Vanderbilt Child Health Poll: Tennessee parents concerned about education, kids’ mental health as COVID-19 presses onby Evan Curran Jan. 22, 2021, 9:08 AM
The latest Vanderbilt Child Health Poll release found that many Tennessee parents are worried about the mental health of their children during the COVID-19 pandemic, and over 80 percent of parents had concerns about their children attending school remotely. The poll also revealed that schooling practices and mental health concerns have varied widely among Tennessee families of different racial and economic groups.
More than half (52 percent) of parents were worried about their child’s lack of social interaction with peers of the same age when school is held remotely. Nearly half (48 percent) are concerned about the lack of one-on-one attention from their child’s teacher. The most recent poll of more than 1,000 Tennessee parents was conducted in fall 2020.
In-person or virtual school varied widely by race. The latest poll report found that 58 percent of children in Black families were learning in a fully virtual environment, compared to just 23 percent of children in white families. Only 16 percent of Black parents reported their children were attending school in person compared to 43 percent of white parents.
“This raises serious equity concerns, given that low-income and historically underserved families will have fewer resources to ensure that their children have access to quality online educational opportunities,” said Carolyn Heinrich, Ph.D., Patricia and Rodes Hart Chair Professor of Public Policy and Education and associate professor of leadership, policy and organizations in the Peabody College at Vanderbilt University and professor of health policy in the School of Medicine. Heinrich is also a member of the Vanderbilt Center for Child Health Policy and led the poll report.

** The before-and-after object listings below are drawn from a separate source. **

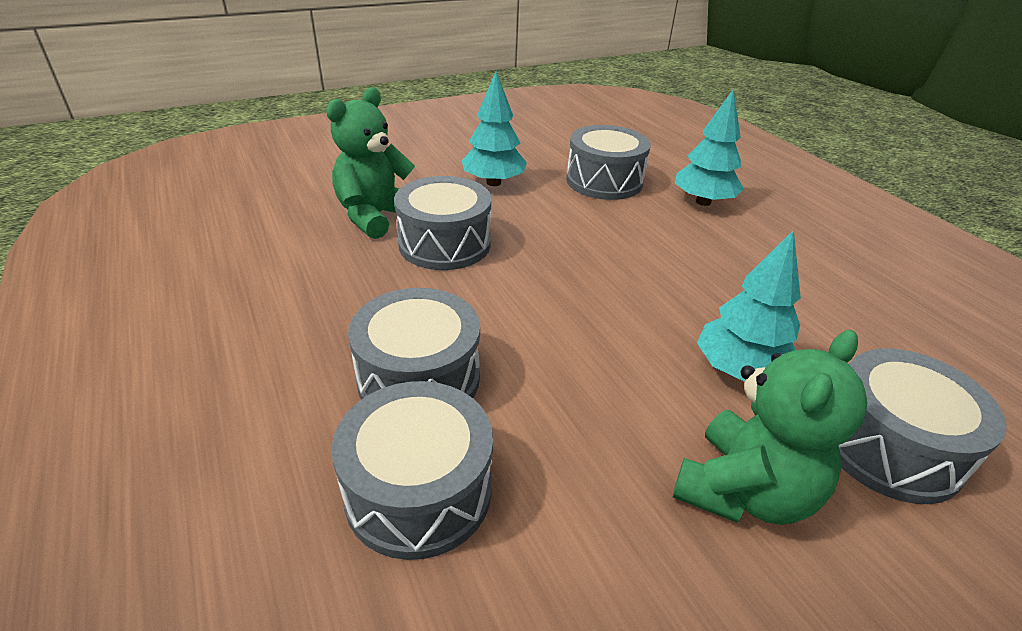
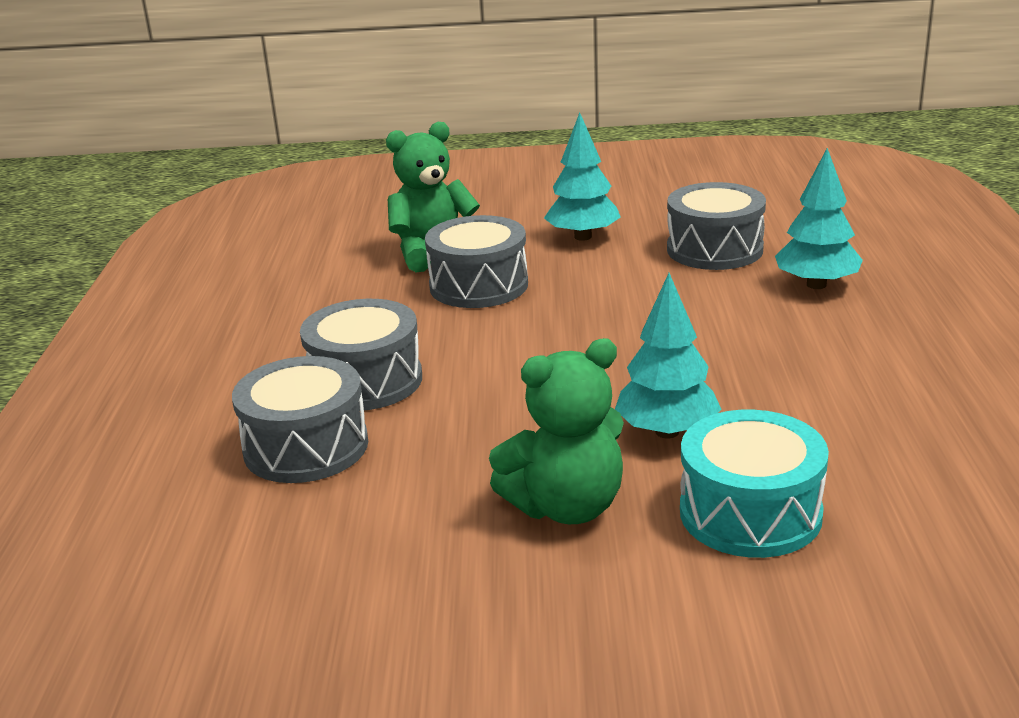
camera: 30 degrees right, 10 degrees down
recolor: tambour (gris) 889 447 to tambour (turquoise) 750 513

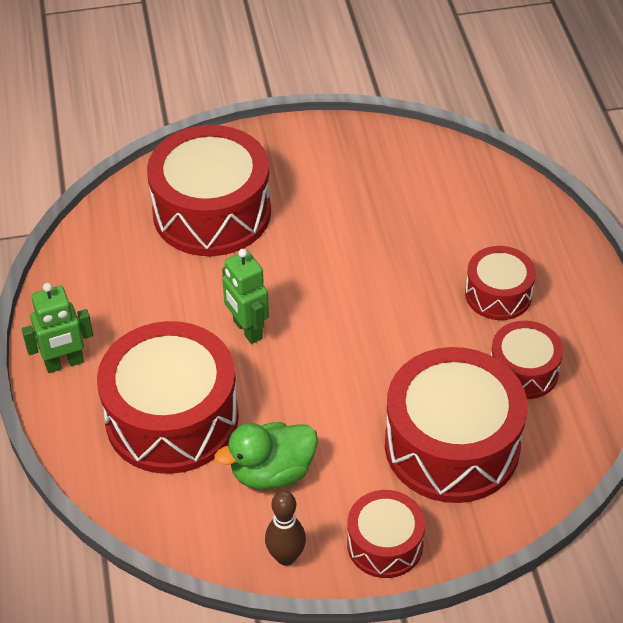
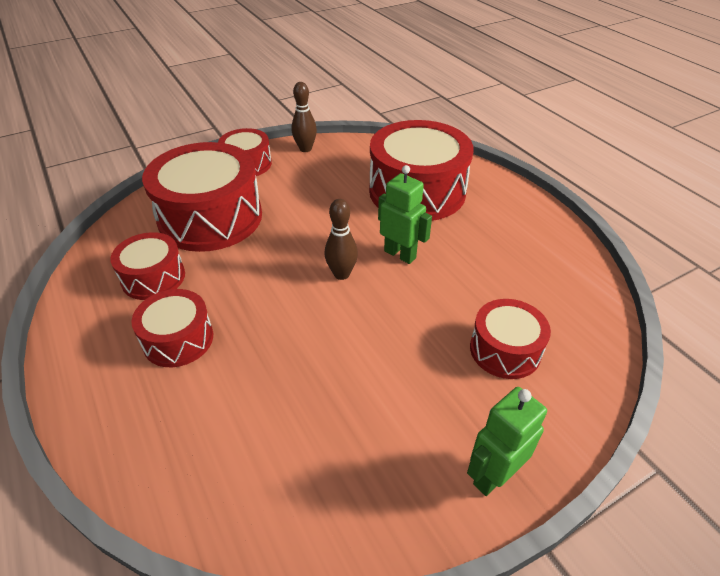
camera: 160 degrees right, 5 degrees down
delete: canard (vert) 272 472
insert: quille (marron) 341 274
move: robot (vert) 64 363 to 493 475
resize: tambour (rouge) 212 212 = 505 350 x0.54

The poll asked parents about their concerns for their child’s mental health since March 2020, when the pandemic forced many schools into virtual or hybrid instruction settings and changed the structure of children’s educational and social lives.

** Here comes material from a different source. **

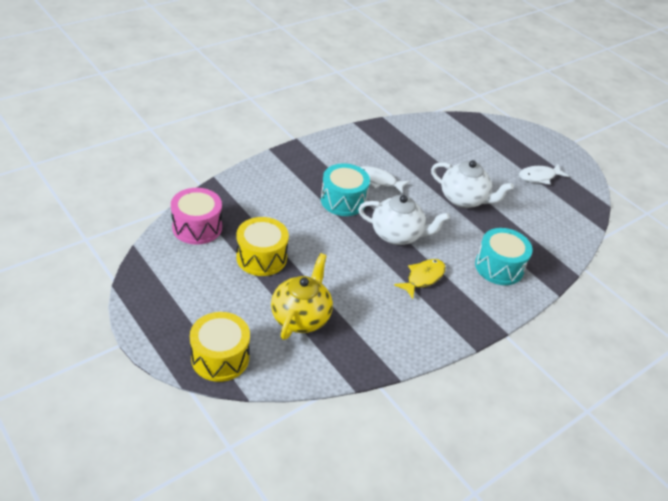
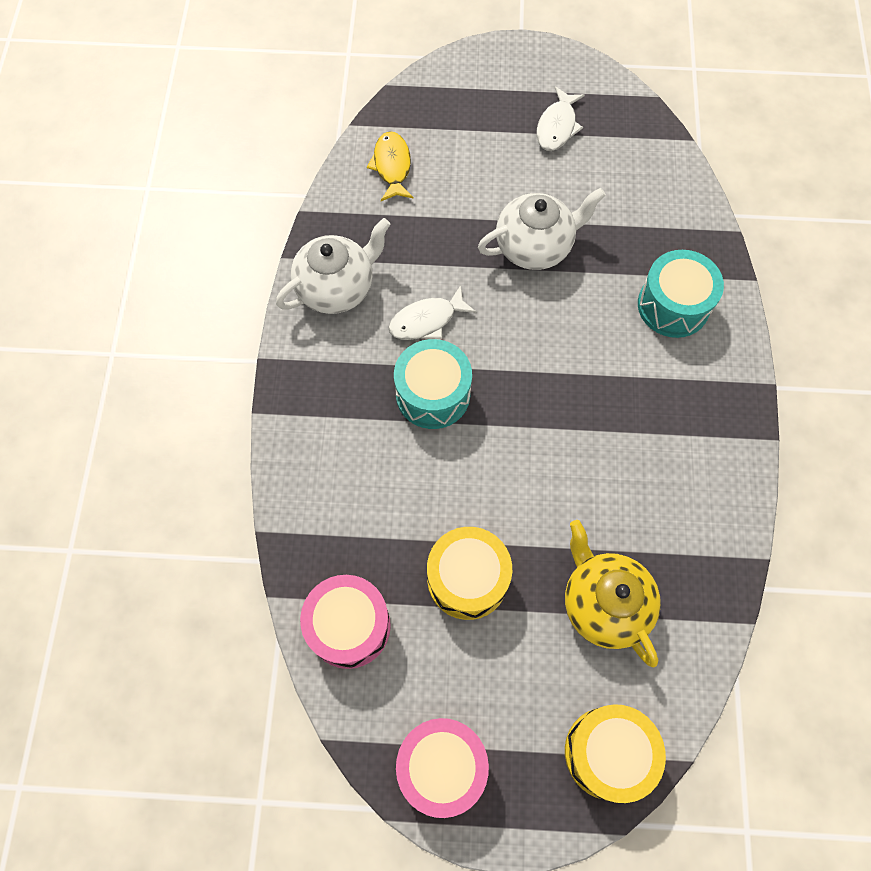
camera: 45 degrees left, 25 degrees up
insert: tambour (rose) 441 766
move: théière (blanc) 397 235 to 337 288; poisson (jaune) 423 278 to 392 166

The poll found an 8 percentage point increase—from 14 percent to 22 percent between 2019 and 2020—in parents reporting concerns their child may have anxiety. Parental concerns about undiagnosed post-traumatic stress disorder (PTSD) rose from 2.4 percent to 5.3 percent.
There were also wide differences of socioeconomic status among those reporting concerns their child had undiagnosed anxiety, depression or stress. Nearly half of parents (48 percent) whose household annual incomes were below $25,000 reported concern for these diagnoses compared with less than a third of parents with higher incomes.

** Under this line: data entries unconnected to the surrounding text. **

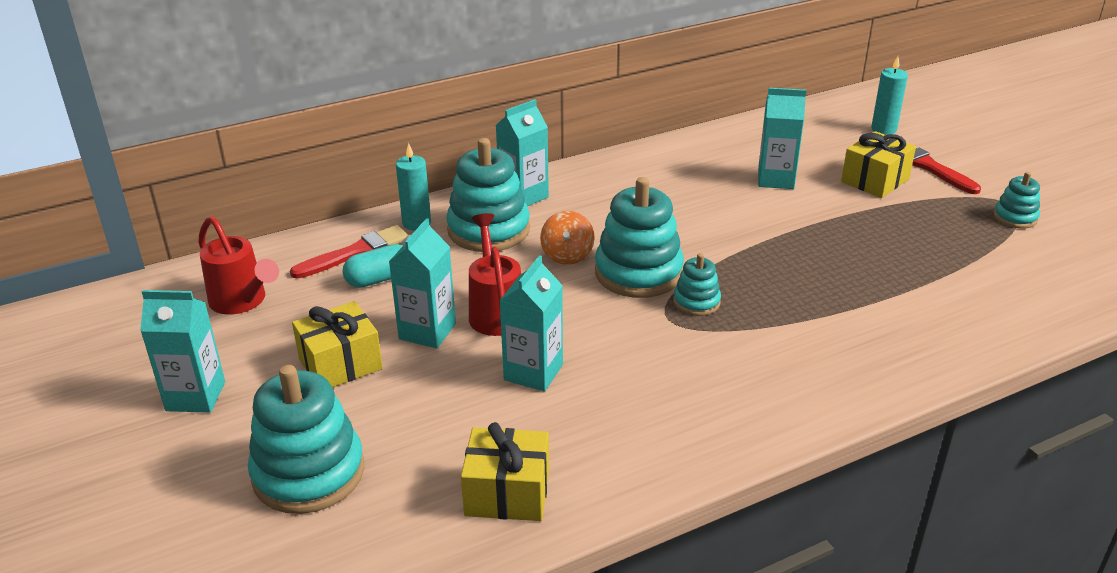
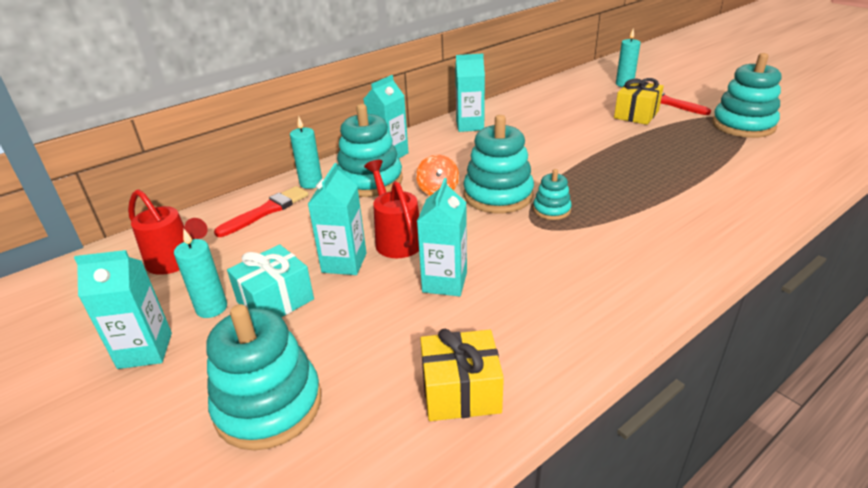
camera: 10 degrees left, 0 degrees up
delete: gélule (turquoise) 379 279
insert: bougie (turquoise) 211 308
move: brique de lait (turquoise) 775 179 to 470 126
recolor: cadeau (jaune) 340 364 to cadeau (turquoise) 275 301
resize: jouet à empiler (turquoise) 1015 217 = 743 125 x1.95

“Disruption of traditional schooling during the COVID-19 pandemic highlights the complexity of mental health in children. Schools provide an infrastructure for access to mental health care for many children, support that is at a minimum altered and potentially lost with virtual learning. Racial disparities in virtual versus in-person learning intersect with access to mental health resource within schools,” said Catherine Fuchs, M.D., professor of psychiatry and behavioral sciences and professor of pediatrics.
The findings suggest that the pandemic cut off or reduced access to important school-based health and social services that support child health, and that it perhaps had a greater negative impact on economically disadvantaged children.
Researchers recommend that educators at the local level think creatively to provide engagement opportunities—like virtual movie nights or virtual field trips—to address social challenges. Additionally, state educational agencies and policymakers should pursue every available resource, including federal funding programs, and reconsider previous legislation introduced in February 2020 to expand a mental health trust fund for all 95 Tennessee counties. Educational systems need to partner with mental health systems to ensure access to care, such as telehealth, and engagement in care when faced with logistical, social and emotional barriers.
“Families need strong supports to help deliver online learning well in the home, and school districts that are most resource-constrained are least likely to be able to provide those supports,” Heinrich said.
About the Vanderbilt Child Health Poll
The Vanderbilt Child Health Poll aims to understand the concerns and experiences of Tennessee parents. The poll was conducted among 1,066 parents statewide and explores parental concerns as a mechanism to inform the public and policymakers of the challenges faced by Tennessee’s children. The Vanderbilt Poll for Child Health is sampled to be representative of Tennessee families and covers a variety of child health issues.
About Vanderbilt Center for Child Health Policy
The Vanderbilt Center for Child Health Policy strives to improve the well-being of children and families through research that transforms clinical care and public health policy. CCHP is a multidisciplinary center comprised of teams with expertise in neonatology, pediatrics, obstetrics, health policy, biostatistics, economics, implementation science and public health from across Vanderbilt University and Vanderbilt University Medical Center. CCHP focuses on conducting and disseminating salient children’s health research, informing evidence-based policy and building partnerships among clinicians, researchers, policymakers and the public.